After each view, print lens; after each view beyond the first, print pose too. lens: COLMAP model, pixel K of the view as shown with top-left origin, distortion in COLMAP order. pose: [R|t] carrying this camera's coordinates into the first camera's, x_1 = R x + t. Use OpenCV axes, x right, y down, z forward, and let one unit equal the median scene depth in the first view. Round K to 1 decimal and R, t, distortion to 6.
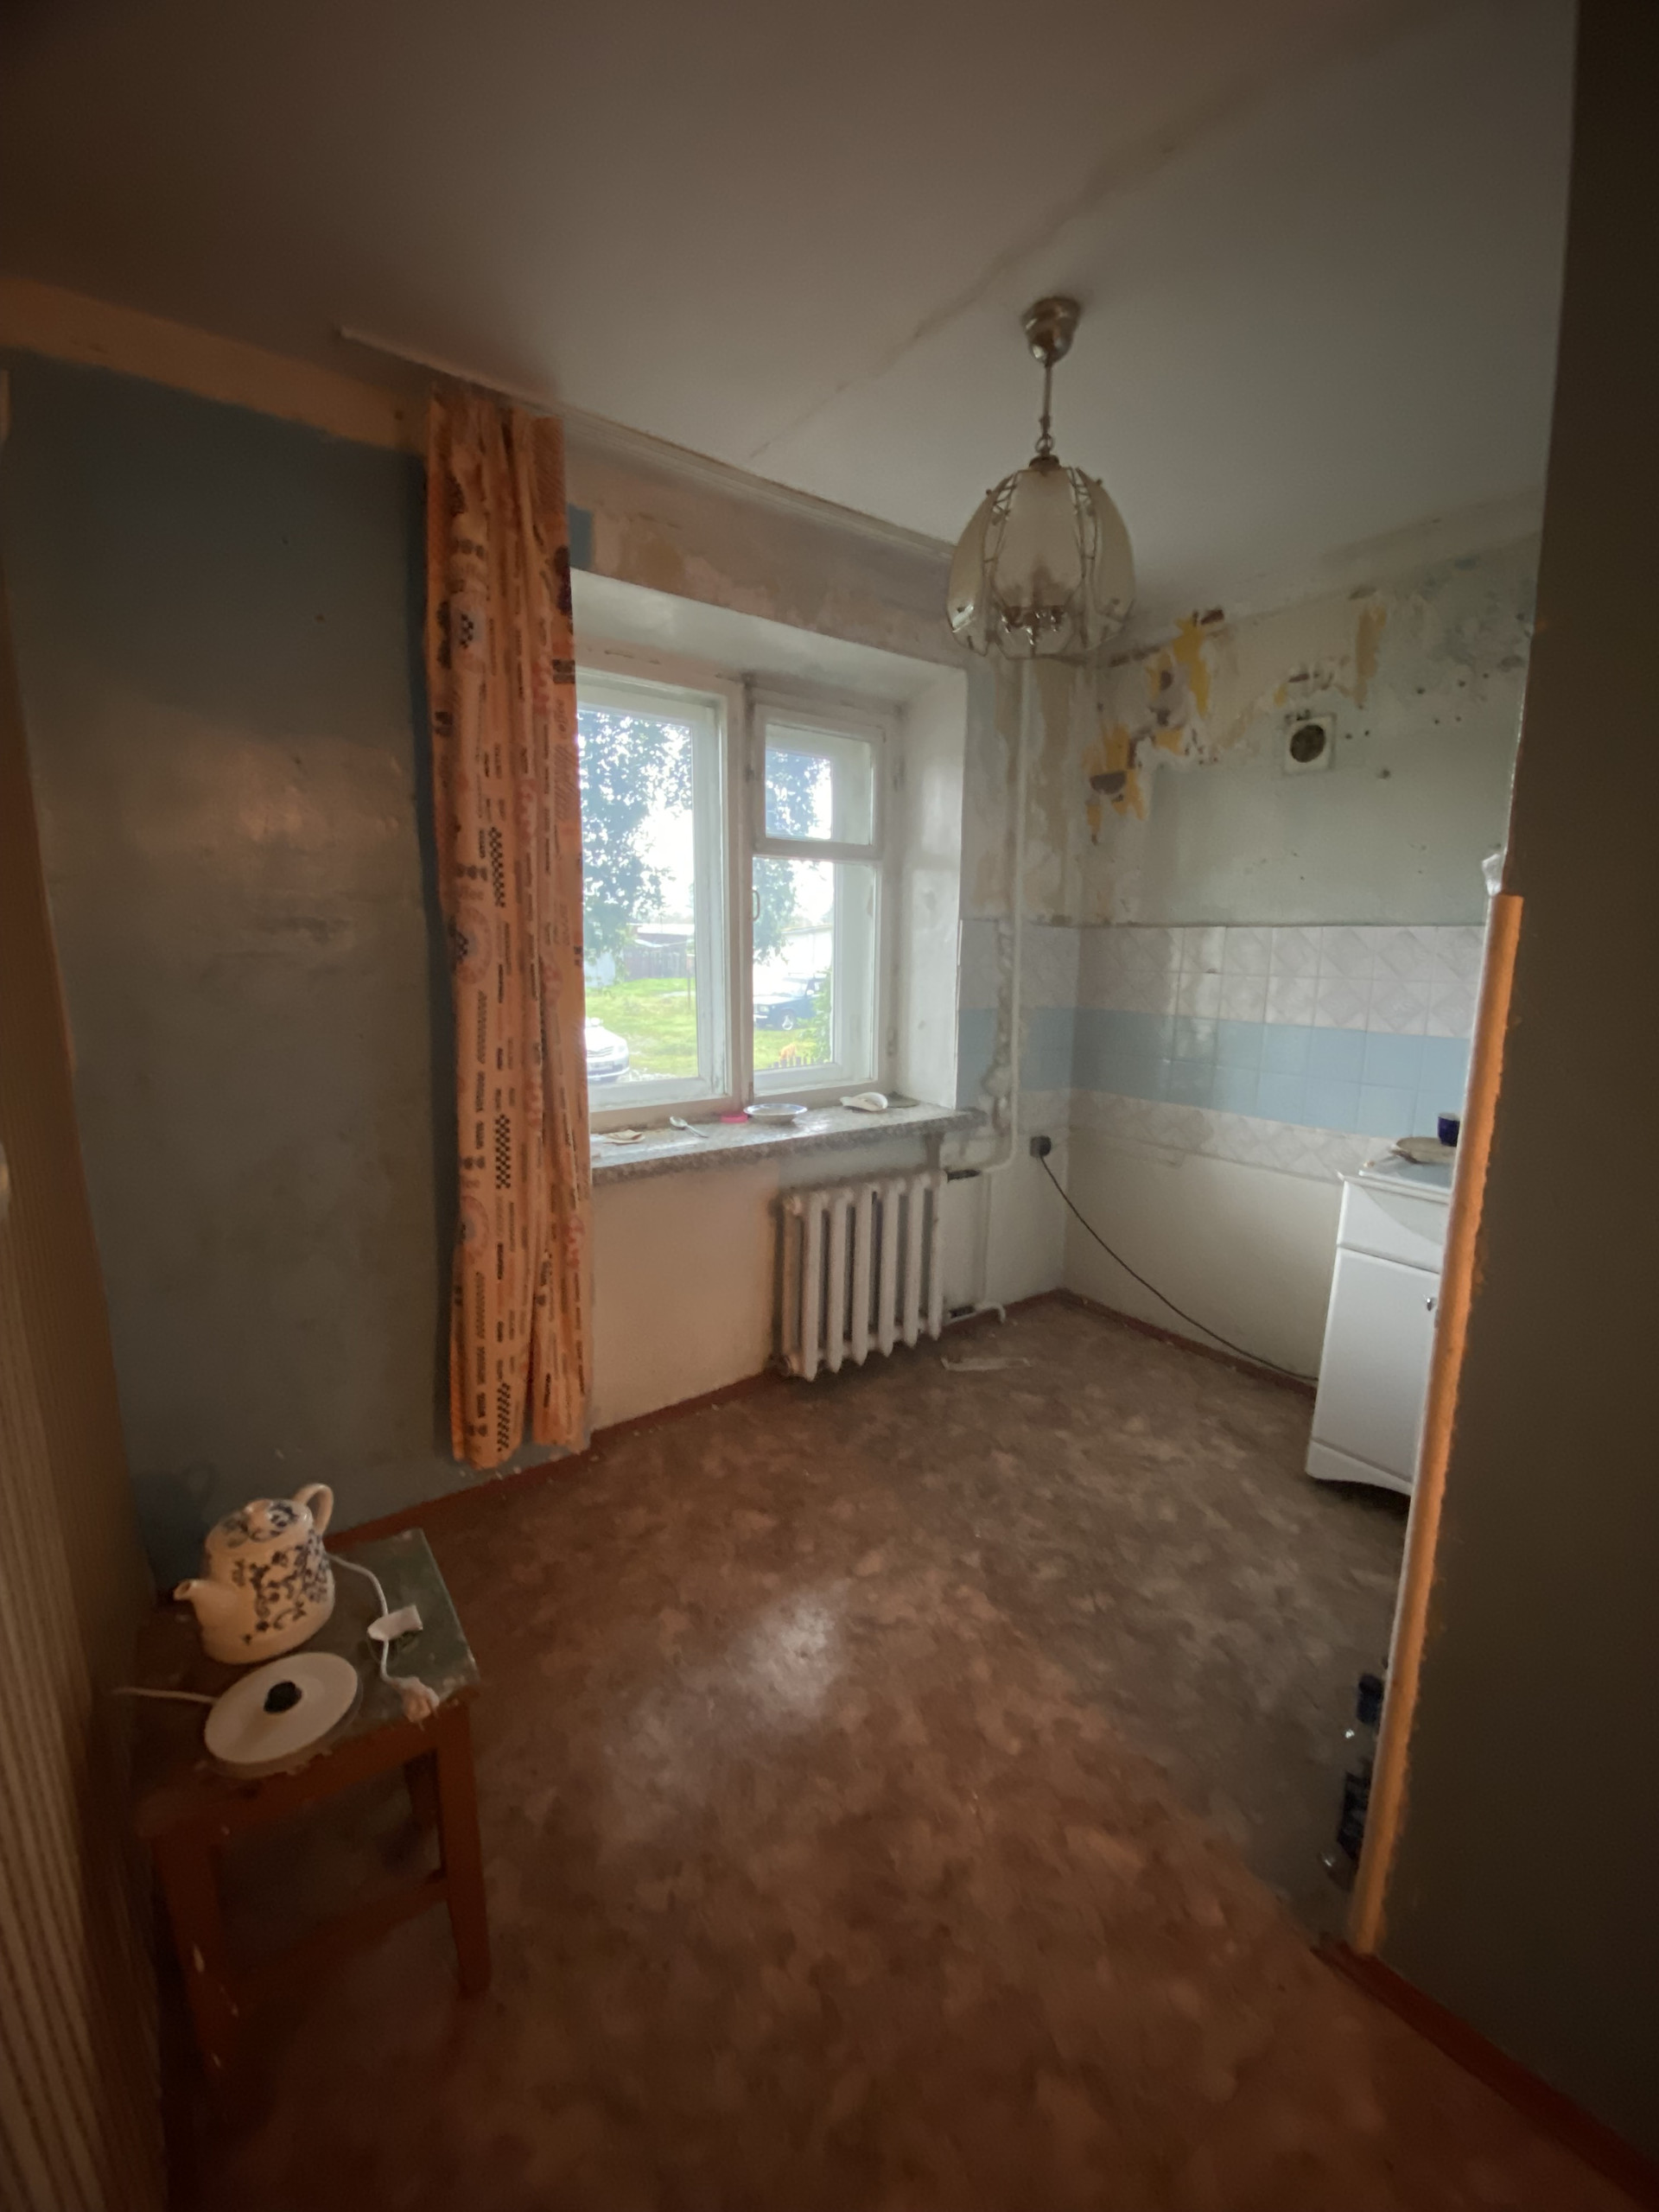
lens RADIAL K [[881.5, 0, 839.8], [0, 881.5, 1105.2], [0, 0, 1]] dist [0.020072, -0.028841]
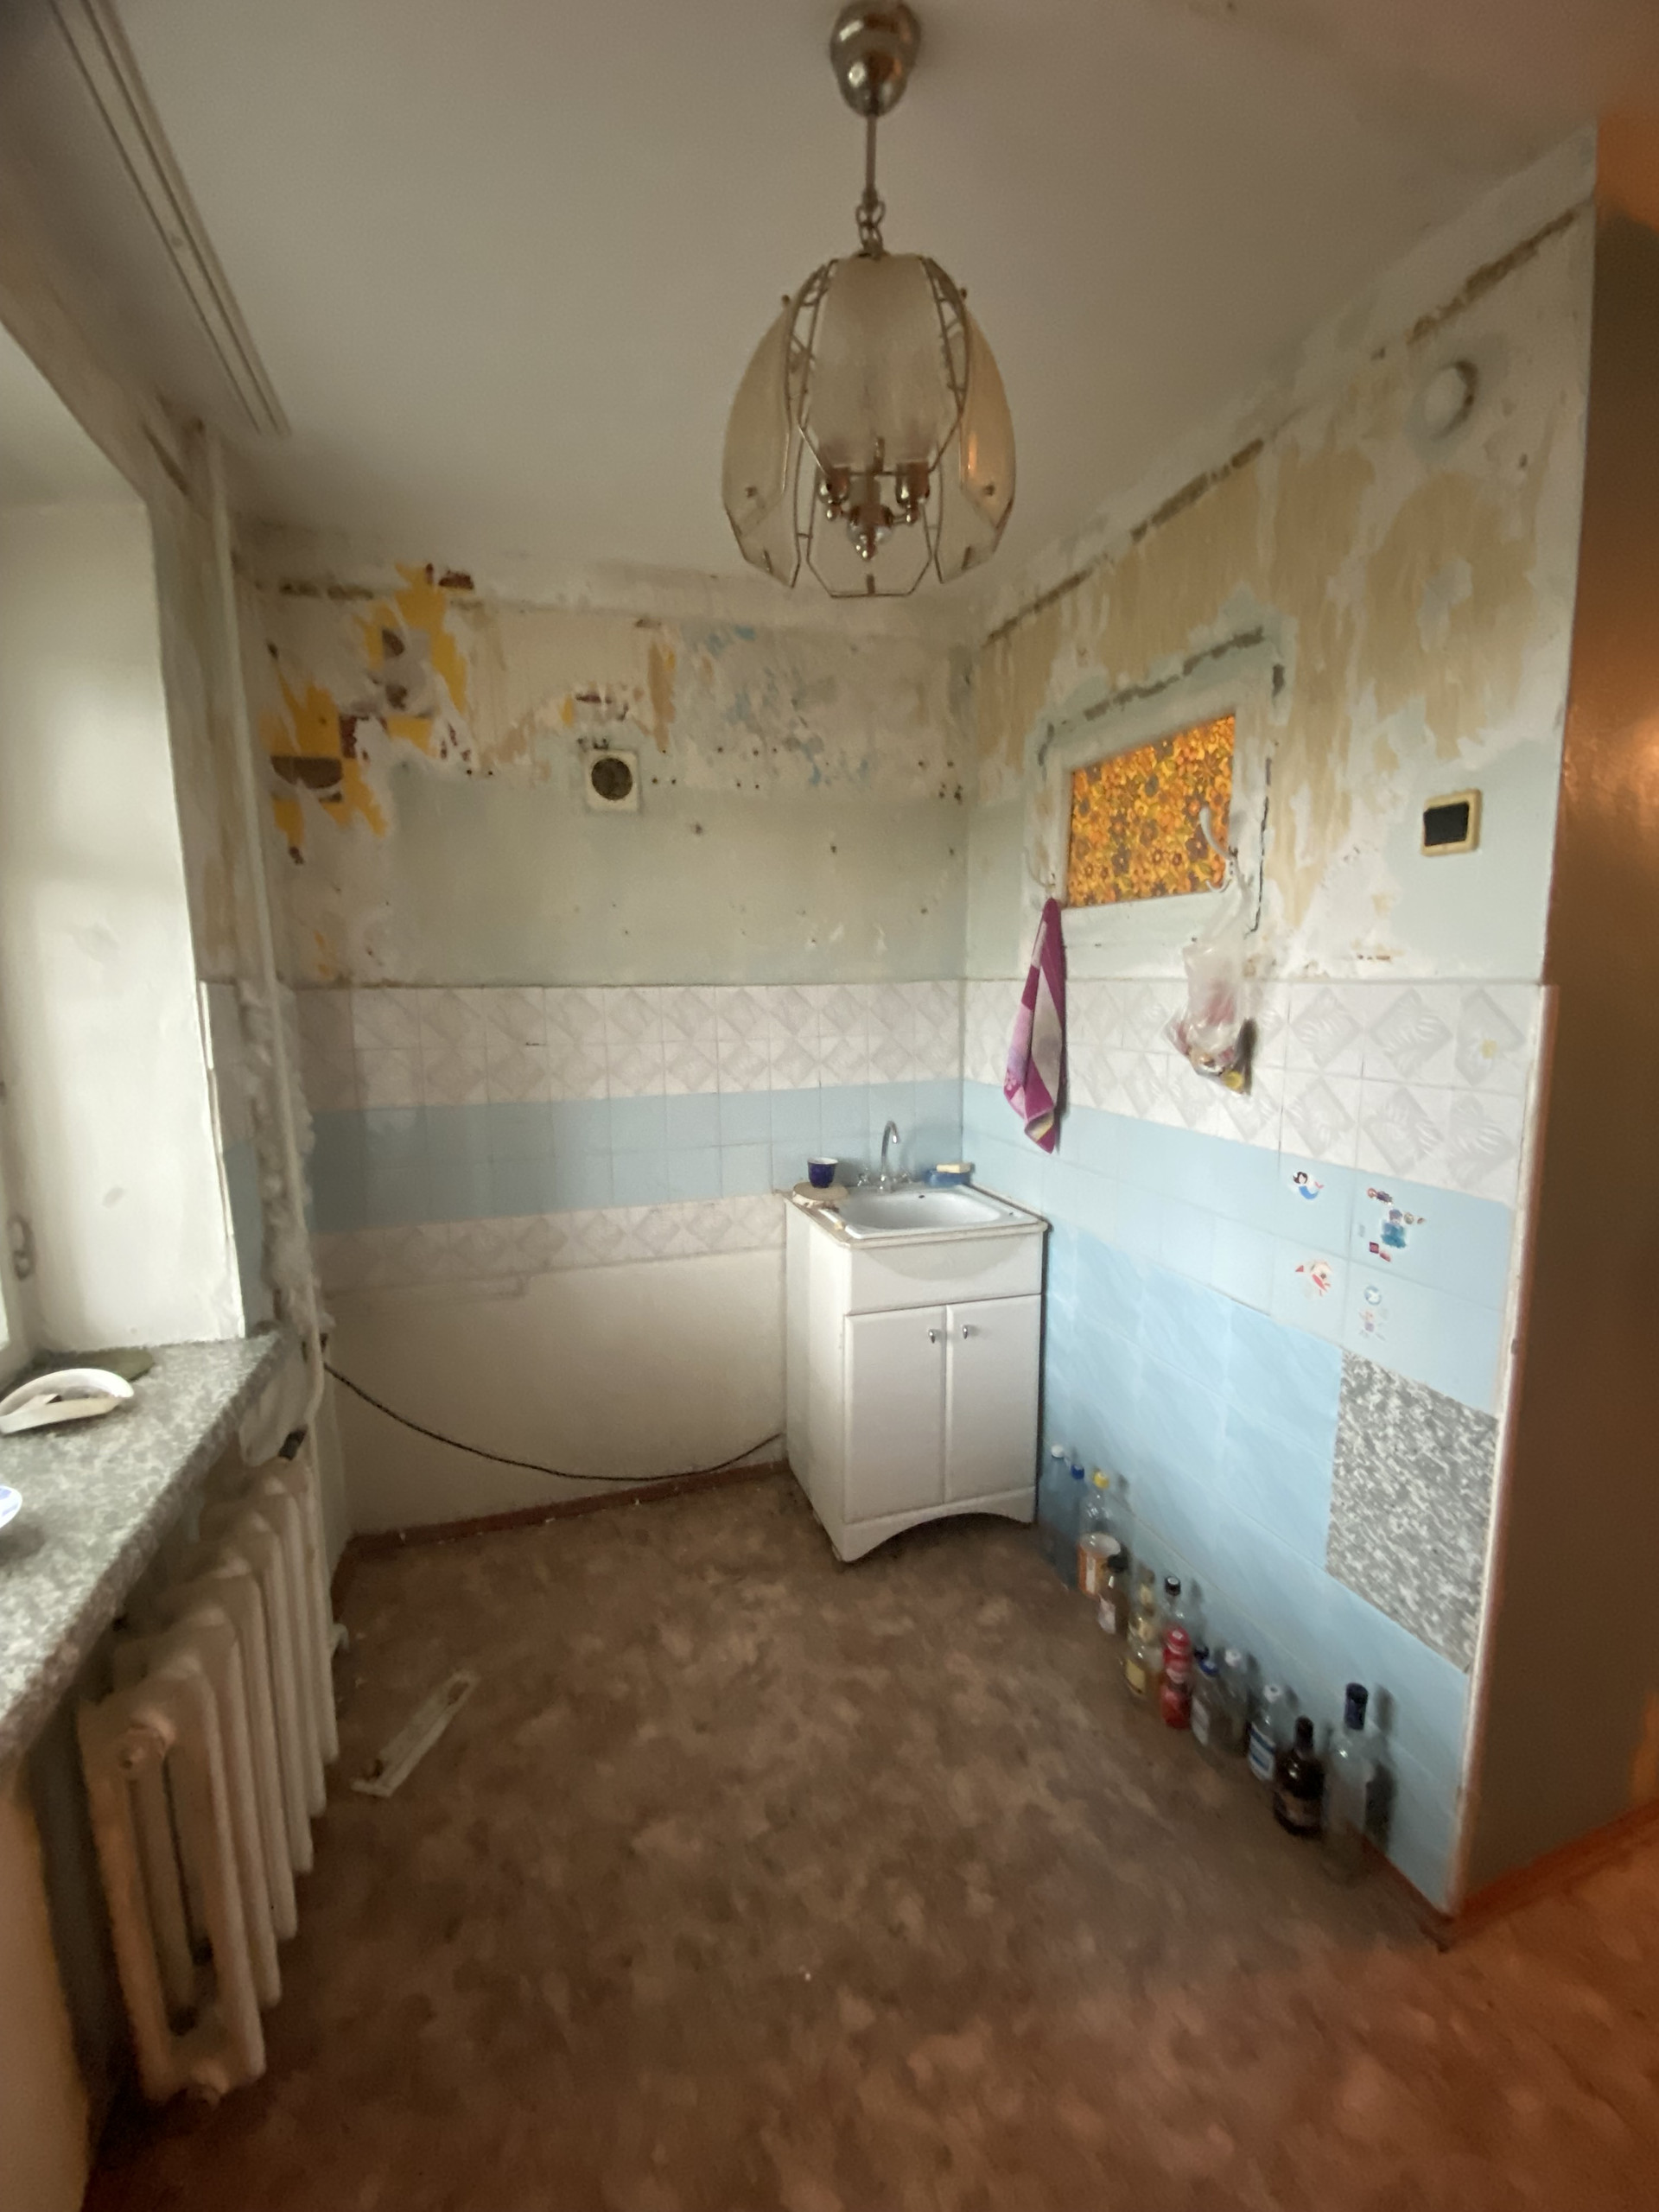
lens RADIAL K [[901.2, 0, 838.1], [0, 901.2, 1098.3], [0, 0, 1]] dist [0.015748, -0.015489]
pose [[0.339919, -0.144078, 0.929353, -0.272362], [0.181064, 0.979733, 0.085662, -0.138498], [-0.922860, 0.139154, 0.359118, 0.527670]]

--- Work to be completed ---
Pick out and copy each line of the material above that contains the string "lens". Letter case matters.

--- Answer section ---
After each view, print lens; after each view beyond the first, print pose too. lens: COLMAP model, pixel K of the view as shown with top-left origin, distortion in COLMAP order. pose: [R|t] carrying this camera's coordinates into the first camera's, x_1 = R x + t. Use OpenCV axes, x right, y down, z forward, and let one unit equal the median scene depth in the first view. Round K to 1 decimal and R, t, distortion to 6.
lens RADIAL K [[881.5, 0, 839.8], [0, 881.5, 1105.2], [0, 0, 1]] dist [0.020072, -0.028841]
lens RADIAL K [[901.2, 0, 838.1], [0, 901.2, 1098.3], [0, 0, 1]] dist [0.015748, -0.015489]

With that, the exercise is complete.